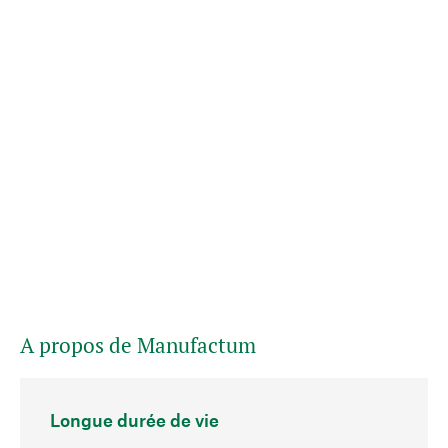
A propos de Manufactum
Longue durée de vie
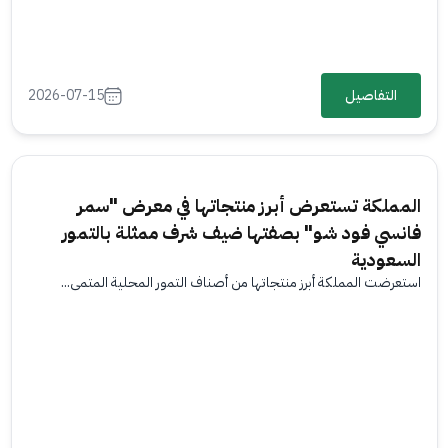
التفاصيل
2026-07-15
المملكة تستعرض أبرز منتجاتها في معرض "سمر
فانسي فود شو" بصفتها ضيف شرف ممثلة بالتمور
السعودية
استعرضت المملكة أبرز منتجاتها من أصناف التمور المحلية المتمي...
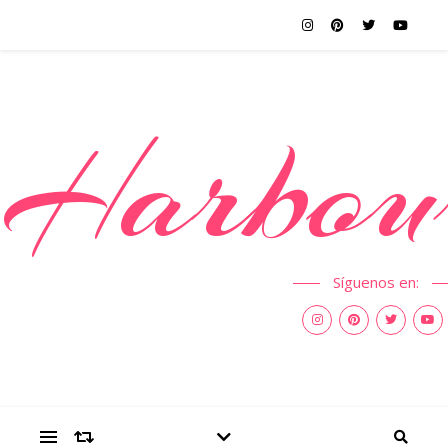
Harbou
Síguenos en:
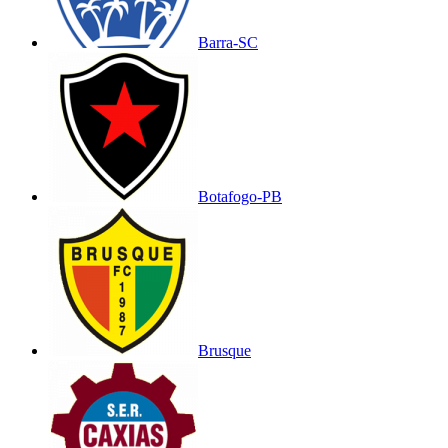
Barra-SC
Botafogo-PB
Brusque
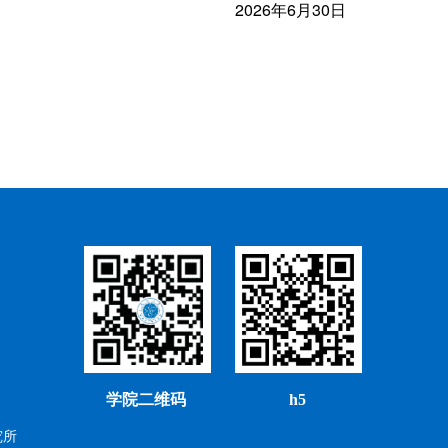
2026年6月30日
学院二维码
h5
究所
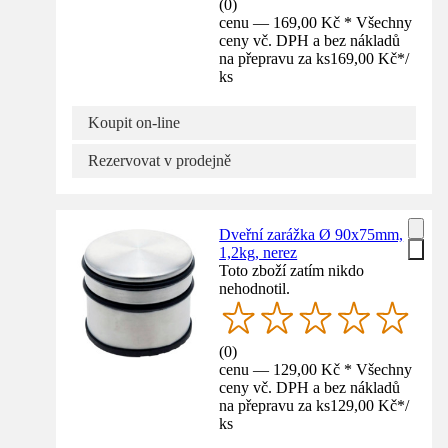
(
0
)
cenu — 169,00 Kč * Všechny
ceny vč. DPH a bez nákladů
na přepravu za ks
169,00 Kč
*
/
ks
Koupit on-line
Rezervovat v prodejně
Dveřní zarážka Ø 90x75mm,
1,2kg, nerez
Toto zboží zatím nikdo
nehodnotil.
(
0
)
cenu — 129,00 Kč * Všechny
ceny vč. DPH a bez nákladů
na přepravu za ks
129,00 Kč
*
/
ks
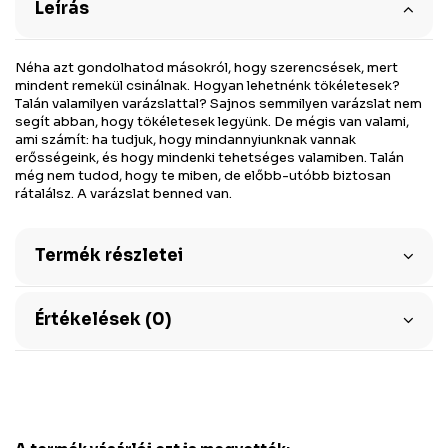
Leírás
Néha azt gondolhatod másokról, hogy szerencsések, mert
mindent remekül csinálnak. Hogyan lehetnénk tökéletesek?
Talán valamilyen varázslattal? Sajnos semmilyen varázslat nem
segít abban, hogy tökéletesek legyünk. De mégis van valami,
ami számít: ha tudjuk, hogy mindannyiunknak vannak
erősségeink, és hogy mindenki tehetséges valamiben. Talán
még nem tudod, hogy te miben, de előbb-utóbb biztosan
rátalálsz. A varázslat benned van.
Termék részletei
Értékelések (0)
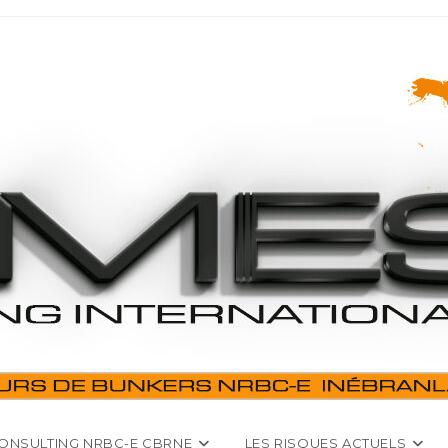
ONSULTING NRBC-E CBRNE
LES RISQUES ACTUELS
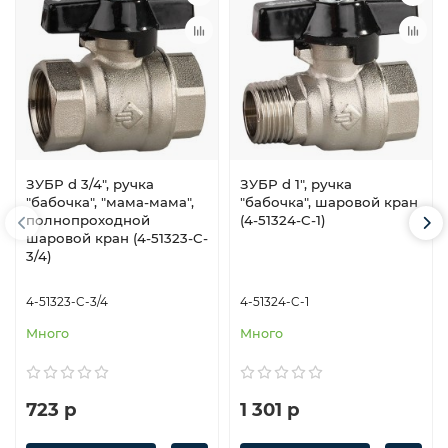
ЗУБР d 3/4″, ручка
ЗУБР d 1″, ручка
″бабочка″, ″мама-мама″,
″бабочка″, шаровой кран
полнопроходной
(4-51324-C-1)
шаровой кран (4-51323-C-
3/4)
4-51323-C-3/4
4-51324-C-1
Много
Много
723 р
1 301 р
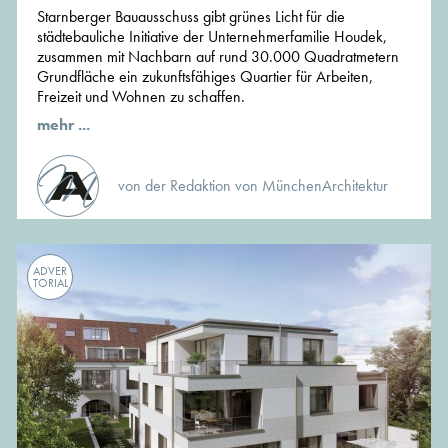
Starnberger Bauausschuss gibt grünes Licht für die
städtebauliche Initiative der Unternehmerfamilie Houdek,
zusammen mit Nachbarn auf rund 30.000 Quadratmetern
Grundfläche ein zukunftsfähiges Quartier für Arbeiten,
Freizeit und Wohnen zu schaffen.
mehr ...
von der Redaktion von MünchenArchitektur
ADVER
TORIAL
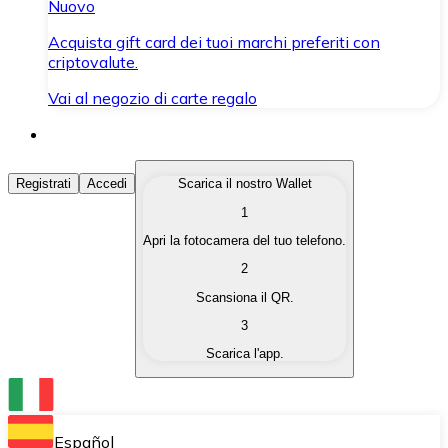
Nuovo
Acquista gift card dei tuoi marchi preferiti con
criptovalute.
Vai al negozio di carte regalo
Acquista Criptovalute
Registrati
Accedi
Scarica il nostro Wallet
1
Acquista le criptovalute che ti interessano in modo rapi
Apri la fotocamera del tuo telefono.
Vendi Criptovalute
2
Converti le tue criptovalute in valuta fiat quando ne ha
Scansiona il QR.
3
Scambia (Swap)
Scarica l'app.
Scambia una criptovaluta con un'altra istantaneamente
Wallet Bitnovo
Conserva le tue cripto in un Wallet self-custodial.
Español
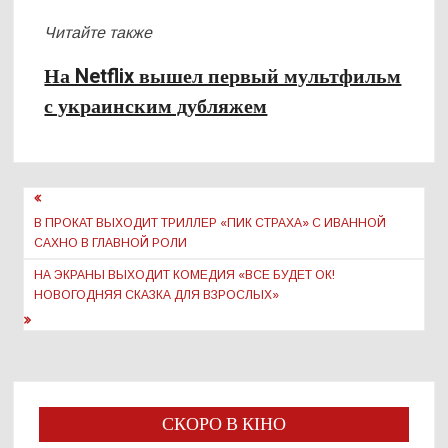
Читайте также
На Netflix вышел первый мультфильм
с украинским дубляжем
Навигация
по
В ПРОКАТ ВЫХОДИТ ТРИЛЛЕР «ПИК СТРАХА» С ИВАННОЙ
САХНО В ГЛАВНОЙ РОЛИ
записям
НА ЭКРАНЫ ВЫХОДИТ КОМЕДИЯ «ВСЕ БУДЕТ ОК!
НОВОГОДНЯЯ СКАЗКА ДЛЯ ВЗРОСЛЫХ»
СКОРО В КІНО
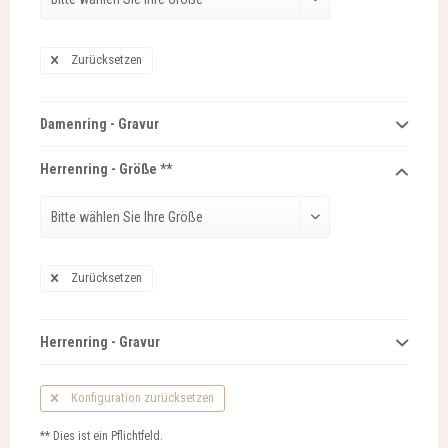
Zurücksetzen
Damenring - Gravur
Herrenring - Größe **
Zurücksetzen
Herrenring - Gravur
Konfiguration zurücksetzen
** Dies ist ein Pflichtfeld.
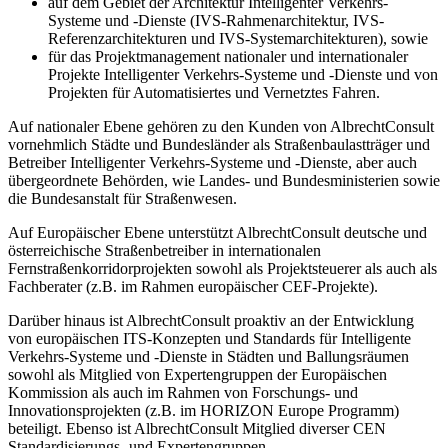
auf dem Gebiet der Architektur Intelligenter Verkehrs-
Systeme und -Dienste (IVS-Rahmenarchitektur, IVS-
Referenzarchitekturen und IVS-Systemarchitekturen), sowie
für das Projektmanagement nationaler und internationaler
Projekte Intelligenter Verkehrs-Systeme und -Dienste und von
Projekten für Automatisiertes und Vernetztes Fahren.
Auf nationaler Ebene gehören zu den Kunden von AlbrechtConsult
vornehmlich Städte und Bundesländer als Straßenbaulastträger und
Betreiber Intelligenter Verkehrs-Systeme und -Dienste, aber auch
übergeordnete Behörden, wie Landes- und Bundesministerien sowie
die Bundesanstalt für Straßenwesen.
Auf Europäischer Ebene unterstützt AlbrechtConsult deutsche und
österreichische Straßenbetreiber in internationalen
Fernstraßenkorridorprojekten sowohl als Projektsteuerer als auch als
Fachberater (z.B. im Rahmen europäischer CEF-Projekte).
Darüber hinaus ist AlbrechtConsult proaktiv an der Entwicklung
von europäischen ITS-Konzepten und Standards für Intelligente
Verkehrs-Systeme und -Dienste in Städten und Ballungsräumen
sowohl als Mitglied von Expertengruppen der Europäischen
Kommission als auch im Rahmen von Forschungs- und
Innovationsprojekten (z.B. im HORIZON Europe Programm)
beteiligt. Ebenso ist AlbrechtConsult Mitglied diverser CEN
Standardisierungs- und Expertengruppen.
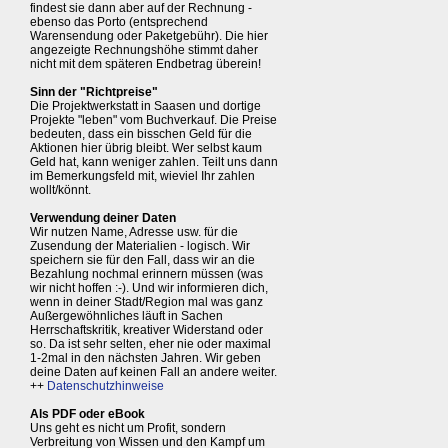
findest sie dann aber auf der Rechnung -
ebenso das Porto (entsprechend
Warensendung oder Paketgebühr). Die hier
angezeigte Rechnungshöhe stimmt daher
nicht mit dem späteren Endbetrag überein!
Sinn der "Richtpreise"
Die Projektwerkstatt in Saasen und dortige
Projekte "leben" vom Buchverkauf. Die Preise
bedeuten, dass ein bisschen Geld für die
Aktionen hier übrig bleibt. Wer selbst kaum
Geld hat, kann weniger zahlen. Teilt uns dann
im Bemerkungsfeld mit, wieviel Ihr zahlen
wollt/könnt.
Verwendung deiner Daten
Wir nutzen Name, Adresse usw. für die
Zusendung der Materialien - logisch. Wir
speichern sie für den Fall, dass wir an die
Bezahlung nochmal erinnern müssen (was
wir nicht hoffen :-). Und wir informieren dich,
wenn in deiner Stadt/Region mal was ganz
Außergewöhnliches läuft in Sachen
Herrschaftskritik, kreativer Widerstand oder
so. Da ist sehr selten, eher nie oder maximal
1-2mal in den nächsten Jahren. Wir geben
deine Daten auf keinen Fall an andere weiter.
++
Datenschutzhinweise
Als PDF oder eBook
Uns geht es nicht um Profit, sondern
Verbreitung von Wissen und den Kampf um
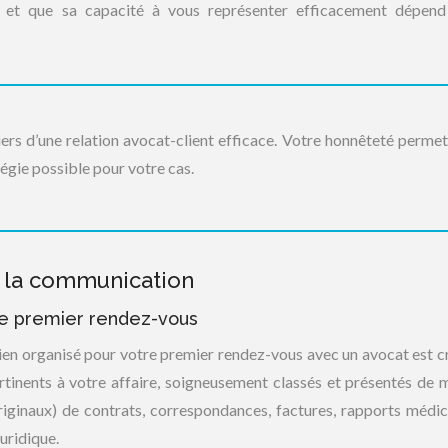
el et que sa capacité à vous représenter efficacement dépen
liers d’une relation avocat-client efficace. Votre honnêteté permet
tégie possible pour votre cas.
e la communication
 le premier rendez-vous
ien organisé pour votre premier rendez-vous avec un avocat est cr
rtinents à votre affaire, soigneusement classés et présentés de 
originaux) de contrats, correspondances, factures, rapports médi
uridique.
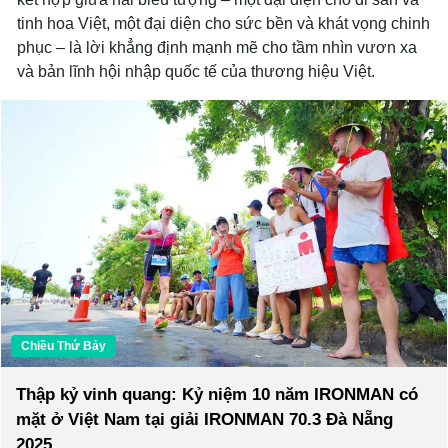
tinh hoa Việt, một đại diện cho sức bền và khát vọng chinh
phục – là lời khẳng định mạnh mẽ cho tầm nhìn vươn xa
và bản lĩnh hội nhập quốc tế của thương hiệu Việt.
Chiều Thứ Bảy
Thập kỷ vinh quang: Kỷ niệm 10 năm IRONMAN có
mặt ở Việt Nam tại giải IRONMAN 70.3 Đà Nẵng
2025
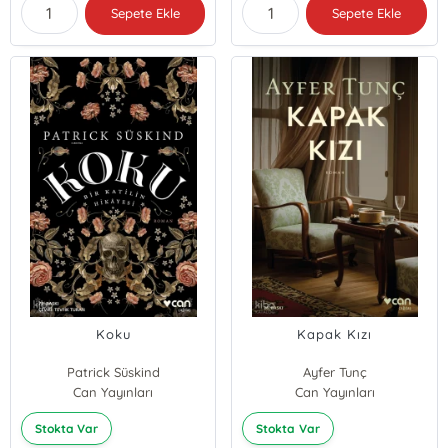
Sepete Ekle
Sepete Ekle
Koku
Kapak Kızı
Patrick Süskind
Ayfer Tunç
Can Yayınları
Can Yayınları
Stokta Var
Stokta Var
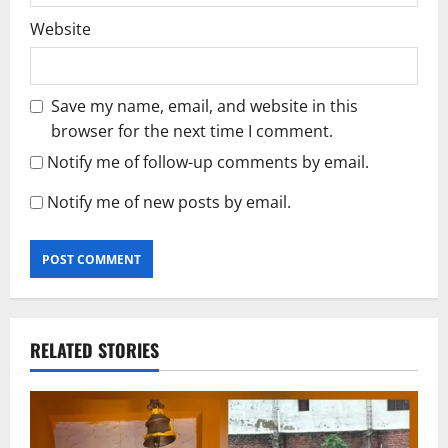
Website
Save my name, email, and website in this
browser for the next time I comment.
Notify me of follow-up comments by email.
Notify me of new posts by email.
RELATED STORIES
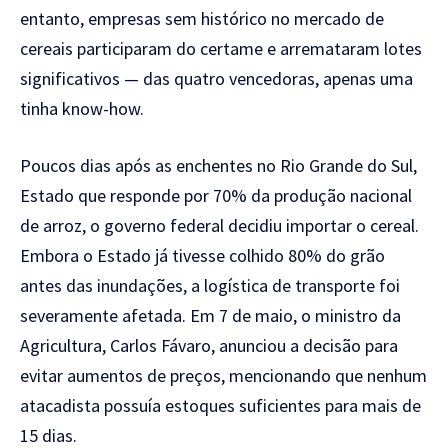
entanto, empresas sem histórico no mercado de
cereais participaram do certame e arremataram lotes
significativos — das quatro vencedoras, apenas uma
tinha know-how.
Poucos dias após as enchentes no Rio Grande do Sul,
Estado que responde por 70% da produção nacional
de arroz, o governo federal decidiu importar o cereal.
Embora o Estado já tivesse colhido 80% do grão
antes das inundações, a logística de transporte foi
severamente afetada. Em 7 de maio, o ministro da
Agricultura, Carlos Fávaro, anunciou a decisão para
evitar aumentos de preços, mencionando que nenhum
atacadista possuía estoques suficientes para mais de
15 dias.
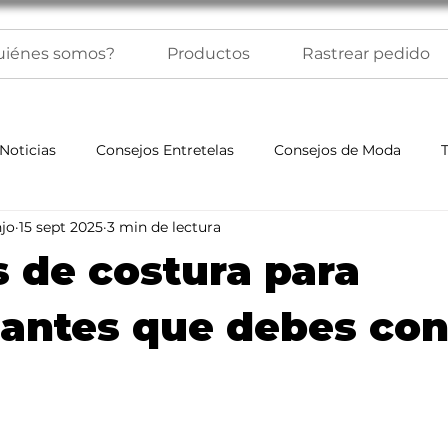
uiénes somos?
Productos
Rastrear pedido
Noticias
Consejos Entretelas
Consejos de Moda
jo
15 sept 2025
3 min de lectura
s de costura para
iantes que debes co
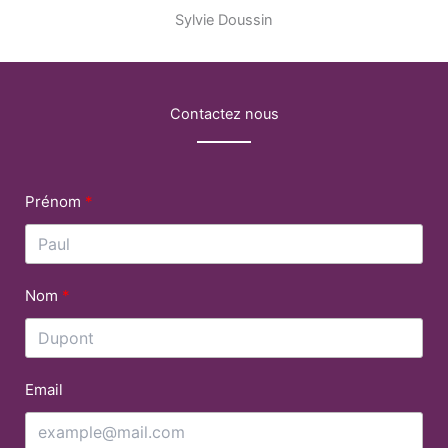
Sylvie Doussin
Contactez nous
Prénom
Nom
Email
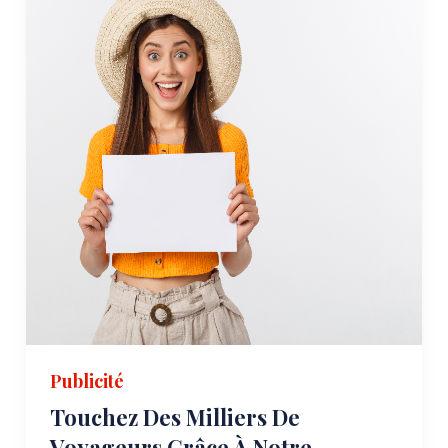
Publicité
Touchez Des Milliers De
Voyageurs Grâce À Notre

__Instruction__.
Only the lines that lie between the start of the listing and the line containing "ami számít: ha", both included, belong in the answer; write them out exactly and omit pictures.

__Solution for this exercise__.
A propos de Manufactum
Longue durée de vie
التفاصيل
2026-07-15
المملكة تستعرض أبرز منتجاتها في معرض "سمر
فانسي فود شو" بصفتها ضيف شرف ممثلة بالتمور
السعودية
استعرضت المملكة أبرز منتجاتها من أصناف التمور المحلية المتمي...
Harbou
Síguenos en:
Barra-SC
Botafogo-PB
Brusque
2026年6月30日
学院二维码
h5
究所
(
0
)
cenu — 169,00 Kč * Všechny
ceny vč. DPH a bez nákladů
na přepravu za ks
169,00 Kč
*
/
ks
Koupit on-line
Rezervovat v prodejně
Dveřní zarážka Ø 90x75mm,
1,2kg, nerez
Toto zboží zatím nikdo
nehodnotil.
(
0
)
cenu — 129,00 Kč * Všechny
ceny vč. DPH a bez nákladů
na přepravu za ks
129,00 Kč
*
/
ks
Leírás
Néha azt gondolhatod másokról, hogy szerencsések, mert
mindent remekül csinálnak. Hogyan lehetnénk tökéletesek?
Talán valamilyen varázslattal? Sajnos semmilyen varázslat nem
segít abban, hogy tökéletesek legyünk. De mégis van valami,
ami számít: ha tudjuk, hogy mindannyiunknak vannak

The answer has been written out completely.